How many times a day do people ask you to say “totally”?

Every other person. I sign “totally” on my “Halloween” pictures, and when I start to write it they get so excited. They go, “Oh, I was hoping you would do that. I didn’t want to ask you, but thank you for doing that!” And I go, “What else would I write? Of course I’m going to write ‘totally!’”

Have you heard from the producers of the new “Halloween” movie that’s going into production?

It’s gonna be the 40th anniversary next year. But the minute I heard about the new “Halloween,” everybody on Facebook and my friends were texting me, “Are you gonna be in it? Are you gonna be in it? I hope you’re going to be in it!” So I shoot off an email to John Carpenter, and I’m like “Congrats, you know, I heard about the new movie. Obviously everyone’s very excited. I can’t believe Jamie Lee is going to be back … So I’m expecting a scene!” That’s what I wrote to him. [Laughs] Where, you know, Laurie has a dream or a nightmare or whatever, and she’s dreaming about Annie and Lynda. Where we’re grown up and we’ve got kids and grandkids and friends, and so it would be kind of “What if they had lived?” kind of a dream fantasy.

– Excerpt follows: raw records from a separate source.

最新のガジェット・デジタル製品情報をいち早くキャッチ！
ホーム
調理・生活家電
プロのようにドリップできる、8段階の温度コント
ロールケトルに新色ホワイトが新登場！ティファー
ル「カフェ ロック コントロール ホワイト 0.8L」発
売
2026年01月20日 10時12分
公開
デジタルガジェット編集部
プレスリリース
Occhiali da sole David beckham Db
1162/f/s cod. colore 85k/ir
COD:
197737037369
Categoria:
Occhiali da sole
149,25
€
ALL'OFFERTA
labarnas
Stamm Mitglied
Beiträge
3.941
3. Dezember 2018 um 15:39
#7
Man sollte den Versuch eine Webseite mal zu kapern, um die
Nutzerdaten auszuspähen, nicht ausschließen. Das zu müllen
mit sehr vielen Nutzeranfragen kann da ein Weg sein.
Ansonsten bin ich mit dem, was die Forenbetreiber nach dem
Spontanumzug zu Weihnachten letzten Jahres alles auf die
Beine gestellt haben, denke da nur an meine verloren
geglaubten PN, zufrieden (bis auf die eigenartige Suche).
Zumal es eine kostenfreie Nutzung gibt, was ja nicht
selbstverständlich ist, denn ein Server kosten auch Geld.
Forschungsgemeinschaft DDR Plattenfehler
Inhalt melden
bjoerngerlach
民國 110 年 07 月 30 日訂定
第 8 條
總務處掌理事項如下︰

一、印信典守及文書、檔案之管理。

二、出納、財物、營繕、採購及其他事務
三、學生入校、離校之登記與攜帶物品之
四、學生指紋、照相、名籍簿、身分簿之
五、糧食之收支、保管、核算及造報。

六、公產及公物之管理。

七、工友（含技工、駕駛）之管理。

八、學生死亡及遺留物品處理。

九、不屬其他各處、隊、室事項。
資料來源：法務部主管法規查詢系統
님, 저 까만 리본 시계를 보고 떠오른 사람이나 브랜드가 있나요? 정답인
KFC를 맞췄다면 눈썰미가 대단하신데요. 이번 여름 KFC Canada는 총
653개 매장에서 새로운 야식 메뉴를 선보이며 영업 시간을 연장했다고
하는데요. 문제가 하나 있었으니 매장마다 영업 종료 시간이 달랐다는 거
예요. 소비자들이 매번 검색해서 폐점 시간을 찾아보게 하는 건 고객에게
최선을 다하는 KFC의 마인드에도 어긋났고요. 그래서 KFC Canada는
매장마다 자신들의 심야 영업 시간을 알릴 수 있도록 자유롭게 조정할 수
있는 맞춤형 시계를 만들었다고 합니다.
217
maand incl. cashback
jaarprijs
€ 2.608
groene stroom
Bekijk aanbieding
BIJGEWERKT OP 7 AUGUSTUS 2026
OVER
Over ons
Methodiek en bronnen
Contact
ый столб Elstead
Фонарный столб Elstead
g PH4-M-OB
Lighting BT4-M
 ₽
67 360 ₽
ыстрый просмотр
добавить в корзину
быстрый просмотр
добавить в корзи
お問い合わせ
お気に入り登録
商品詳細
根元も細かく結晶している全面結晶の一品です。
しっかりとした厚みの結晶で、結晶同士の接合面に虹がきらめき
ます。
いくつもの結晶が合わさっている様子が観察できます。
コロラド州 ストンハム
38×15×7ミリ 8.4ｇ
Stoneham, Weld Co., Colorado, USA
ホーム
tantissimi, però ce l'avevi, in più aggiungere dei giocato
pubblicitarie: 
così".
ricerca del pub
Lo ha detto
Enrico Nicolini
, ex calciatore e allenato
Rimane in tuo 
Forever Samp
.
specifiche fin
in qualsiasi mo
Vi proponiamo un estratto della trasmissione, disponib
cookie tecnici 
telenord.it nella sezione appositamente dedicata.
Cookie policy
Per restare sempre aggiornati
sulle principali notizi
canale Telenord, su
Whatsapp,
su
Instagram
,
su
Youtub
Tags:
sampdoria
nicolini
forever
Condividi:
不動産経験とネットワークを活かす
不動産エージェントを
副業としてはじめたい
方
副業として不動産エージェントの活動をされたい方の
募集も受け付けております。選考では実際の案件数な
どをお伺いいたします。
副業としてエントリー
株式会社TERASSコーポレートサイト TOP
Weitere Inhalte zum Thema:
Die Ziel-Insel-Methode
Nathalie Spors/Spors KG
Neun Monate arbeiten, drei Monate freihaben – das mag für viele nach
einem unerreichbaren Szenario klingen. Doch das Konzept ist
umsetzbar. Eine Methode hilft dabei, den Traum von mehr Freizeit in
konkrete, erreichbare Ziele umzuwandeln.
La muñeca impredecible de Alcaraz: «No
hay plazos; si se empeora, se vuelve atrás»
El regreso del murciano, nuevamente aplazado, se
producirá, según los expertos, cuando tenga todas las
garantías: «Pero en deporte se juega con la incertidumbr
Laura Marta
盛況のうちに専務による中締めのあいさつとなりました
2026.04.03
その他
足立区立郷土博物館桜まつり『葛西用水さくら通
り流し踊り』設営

And I said, “That would be really cool. Just let me know if you think that’s a good idea. I’d love to be part of it. Totally.” And he wrote back, and he said, “I’m only doing the music. I don’t have any creative input. But if it was up to me, then Lynda would be the star of the movie in some alternative universe.” So I don’t think I’m going to be in it, but I planted seeds. Hopefully those pumpkin seeds will grow into a giant pumpkin and they’ll have me do a cameo. That I would say yes to, even for $100. I’m putting that out there.

EDITOR'S NOTE: This article has been updated to correct the movie start time.